Why is this so dangerous?
- Idle money in a savings account is actually LOSING money to inflation. Over a lifetime, losing a few thousand dollars per year to inflation really adds up. The opportunity cost of not having that money invested more appropriately adds up to a six-figure loss in retirement easily.
- Let’s get real. Most Americans live up to or above their actual income. So, how many 30 year old sales reps are going to have a home, a 401k and a savings account with $60,000 to boot just sitting idly by? It’s probably unrealistic to expect that to be the norm, right or wrong.

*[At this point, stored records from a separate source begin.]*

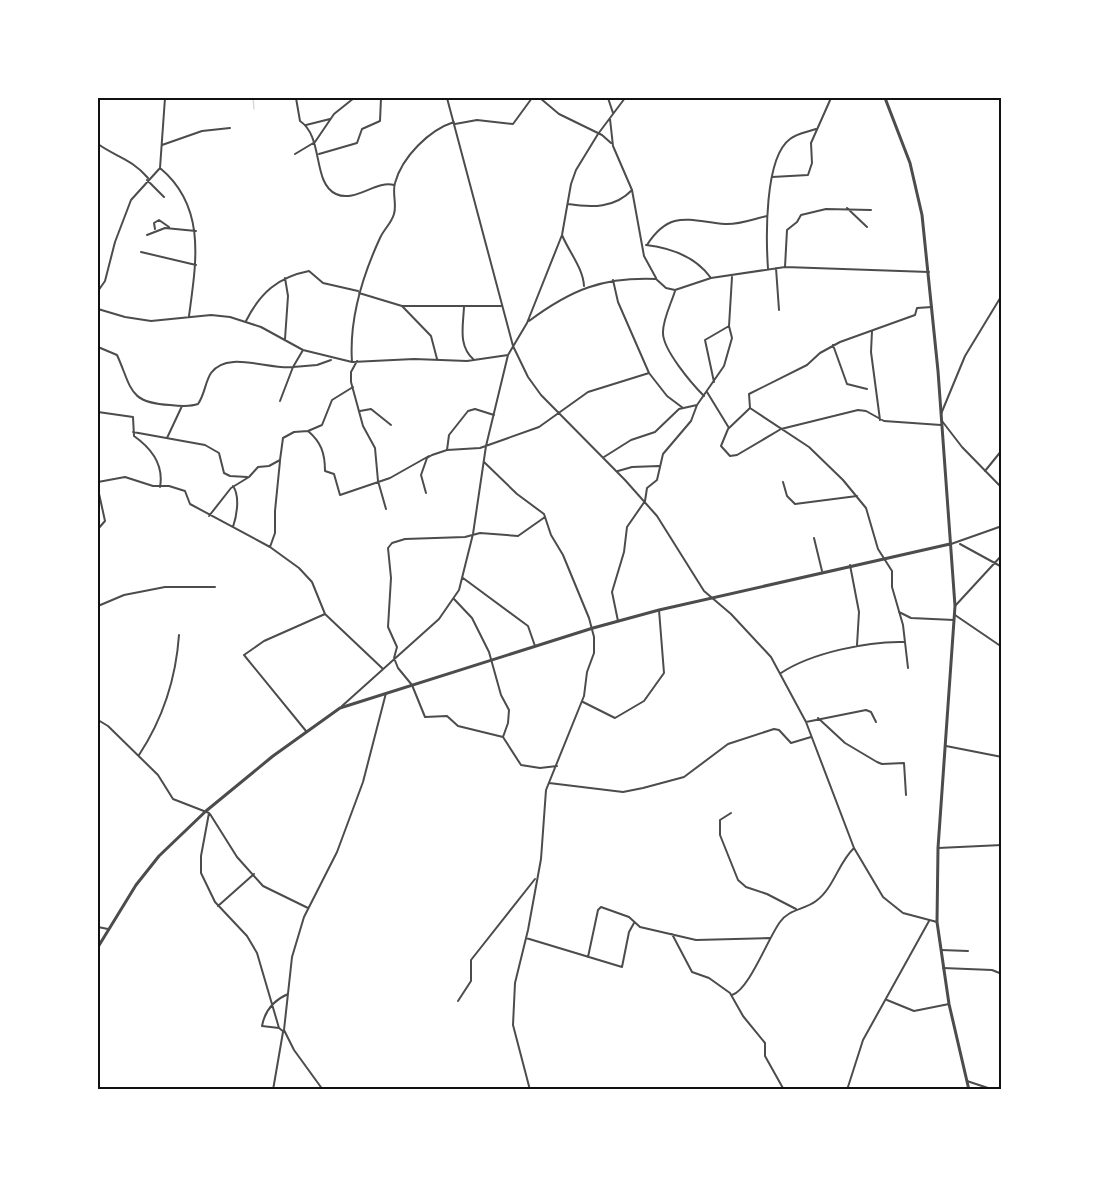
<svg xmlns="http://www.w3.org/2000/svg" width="1099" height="1187" viewBox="0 0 1099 1187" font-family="Raleway,sans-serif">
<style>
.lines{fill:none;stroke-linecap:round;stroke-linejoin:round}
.stream{stroke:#d9d9d9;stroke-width:1.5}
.minor{stroke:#4c4c4c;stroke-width:2}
.tertiary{stroke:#4c4c4c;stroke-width:3}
.neatline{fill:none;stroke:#111;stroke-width:2}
</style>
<rect width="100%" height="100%" fill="#fff"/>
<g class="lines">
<path class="stream" d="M253,98L254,109"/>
<path class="minor" d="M296,98L300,121C324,137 312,183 336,194C355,203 376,180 394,185
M447,98L513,346L528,377L541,395L625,480L657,516L704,591L731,614L771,657L806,722L854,848L883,897L903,913L937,922
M540,98L559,114L602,135L611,143
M608,98L613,113
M610,119L613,146L632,190L644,256L656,278
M455,124L477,120L513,124L532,98H540
M306,125L330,119
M98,144C116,157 132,159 148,178
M162,145L202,131L230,128
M295,154L315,142L334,114L354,98
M319,154L357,143L362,129L380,121L381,98
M160,168C207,207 196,263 189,316
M772,177L808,175L812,163L811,143L831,98
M147,180L164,197
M568,204C592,208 615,208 632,190
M847,208L867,227
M155,229L154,223L159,220L169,227
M147,235L165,228L196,231
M562,235C569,252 583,268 584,286
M646,245C671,248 696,257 711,278
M647,245C670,209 690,221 725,224C739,225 753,219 767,216
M141,252L196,265
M785,267L787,230L797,222L801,215L826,209L871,210
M776,268L779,310
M768,269C766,239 764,158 790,139C797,133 808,132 816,129
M285,278L288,296L285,339
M613,280L618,302L649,373
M98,291L105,281L115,242L131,200L160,168L165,98
M675,291C671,304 663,319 663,332C662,349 692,384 704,396
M359,293L402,306H501
M402,306L431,336L437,359
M464,307C463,327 458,346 474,360
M98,309L125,317L151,321L211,315L230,317L261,327L303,350L352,362L414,359L467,361L508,355
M246,321C260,293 278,277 309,271L323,283L358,291
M529,321C572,289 603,277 656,279L666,288L675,290L711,278L785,267L929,272
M872,331L871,352L880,420
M833,345L847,384L867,389
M98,347L117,355C132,388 128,403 170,405C179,406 190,407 198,404C205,394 205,382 211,373C227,350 269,370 293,367L303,350
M357,361L351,372V382L363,426L375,448L378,481L386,509
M352,362C349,319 362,277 380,238C384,229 391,224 394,214C397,204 392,193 395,183C402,157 429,130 454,122
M714,382L705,340L729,326
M707,392L729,428
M280,401L293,367L317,365L331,360
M750,408L809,447L843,480L866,508L878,549L892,571V587L903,625L908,668
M750,408L728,429L721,446L730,456L737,455L781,429L858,410L866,411L884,421L941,425
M750,408L749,394L807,365L820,353L840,342L915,315L917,308L932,307
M360,411L371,409L391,425
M98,412L133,417L134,436C151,448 164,465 160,487
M941,414L965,356L1002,295
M942,421L962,447L1002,488
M308,431L322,425L332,400L353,387
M133,432L205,445L219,453L224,473L230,476L247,477
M167,438L182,406
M447,450L449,435L468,411L475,409L494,415
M604,457L631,440L655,432L679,409L697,405
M484,462L517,494L544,514L551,535L563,555L589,618L594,637V653L587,672L584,696L546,790L541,859L528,930L515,983L513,1025L530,1090
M618,471L632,467L659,466
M985,471L1002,450
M98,482L125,477L153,486H169L185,491L190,504L270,547L299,568L312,582L325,614L382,668
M783,482L787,496L795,504L857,496
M98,489L105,521L98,529
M426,493L421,475L427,458L432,455L447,450L480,448L539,427L588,392L649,373L667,396L683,408
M209,516L231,488L249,477L258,467L269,466L280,460L283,438L294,432L308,431C321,442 325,453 325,471L334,474L340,495L390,478L429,456
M545,517L518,536L480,533L465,537L405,539L392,543L388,548L391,578L388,627L397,647L394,658L398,668L412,685L425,717L447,716L458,726L503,737L521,765L540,768L557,766
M233,527C237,515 240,496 233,486
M814,538L822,571
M951,544L1002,526
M960,544L1002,567
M270,547L275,533V511L280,461
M850,565L859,612L857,645
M463,578L528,626L535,646
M454,599L472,618L489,652L501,695L509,710L508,723L503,737
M98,606L124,595L165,587H215
M955,606L1002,555
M899,612L911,618L954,620
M955,615L1002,647
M618,621L612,592L624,552L627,527L645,501L647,488L657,480L663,454L691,421L697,405L724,366L732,338L729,326L732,277
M781,673C811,653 868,641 904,642
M583,702L615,718L644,701L664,673L659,610
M342,706L439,619L459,590L473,534L486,446L508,355L527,323L562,235L571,184L576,170L598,134L625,98
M818,718L845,743L877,762L882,764L904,763L906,795
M98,720L108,726L158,775L173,799L209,813L201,856V873L215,902L247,936L257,953L279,1028
M806,722L866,710L871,712L876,722
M306,731L244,655L264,641L325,614
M946,746L1002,757
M139,755C162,720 176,678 179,635
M549,783L623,792L643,788L684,777L728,744L774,729L779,730L791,743L811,737
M731,813L720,820V835L738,880L746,887L767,894L796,909
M210,814L237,857L263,886L308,908
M938,848L1002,845
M218,906L254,874
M98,927L108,929
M672,934L692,972L709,978L730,993L743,1016L765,1043V1056L784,1090
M526,938L622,967L629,932L634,923
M941,950L968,951
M588,957L598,910L601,907L629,917L640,927L696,940L770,938
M943,968L992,970L1002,974
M732,995C749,990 768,938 780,922C789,909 804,910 816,901C834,888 838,863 854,848
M887,1000L914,1011L949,1004
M458,1001L471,981V960L535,879
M284,1032L279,1028L262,1026C265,1010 274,1000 288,994
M967,1081L994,1090
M273,1090L283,1032
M323,1090L294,1050L284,1030L292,957L304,917L337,852L363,782L386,693
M847,1090L863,1040L929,921"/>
<path class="tertiary" d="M885,98L910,163L922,215L938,371L955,606L938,848L937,922L949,1004L969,1090
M98,947L136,885L159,856L206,811L273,756L340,708L593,628L659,610L950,544"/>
</g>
<rect width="1099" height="1187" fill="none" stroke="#ffffff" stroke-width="198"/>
<rect x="99" y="99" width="901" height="989" class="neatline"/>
</svg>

- What else could you do with the $40,000 difference? Perhaps that money would be better invested in a real estate rental investment or diverting $5,000 per year over the past several years into a Roth IRA. Perhaps you don’t have your own home and you’re renting – that $40,000 would go a long way toward a down payment. These are long-term benefits that are highly likely to yield better results than over-insuring job loss.
Look, life is about risks. You get in your car because you view the risk of auto fatality as low, but you take that risk every day. We buy insurance for things IN CASE they happen, not because we EXPECT them to happen tomorrow. By having too small an emergency fund, you run the risk of foreclosure, bankruptcy, divorce and all kinds of unimaginable outcomes if things really went south. But by insuring yourself to the hilt and not accurately assessing LIKELY scenarios, you’re costing yourself hundreds of thousands of dollars in the future when you may have permanent job loss – retirement!
Personally, I do keep excess cash on hand – usually between $10,000 and $20,000. We have enough to get by for a couple months if I were out of work and I’ve already completed the cost-cutting exercise to show we could chop over $1,000 in monthly spending overnight if necessary. I also have a hedged trading account that I could liquidate regardless of market conditions. Another option people forget about is a 401k loan. While such loans shouldn’t be taken lightly, if the alternative is loss of home or worse, it’s a good temporary solution. But when and if I feel (if I only had that problem all the time!) there’s an abundance of cash sitting in a low-yielding savings account, I always put it to work. Anywhere is better than 1.4%.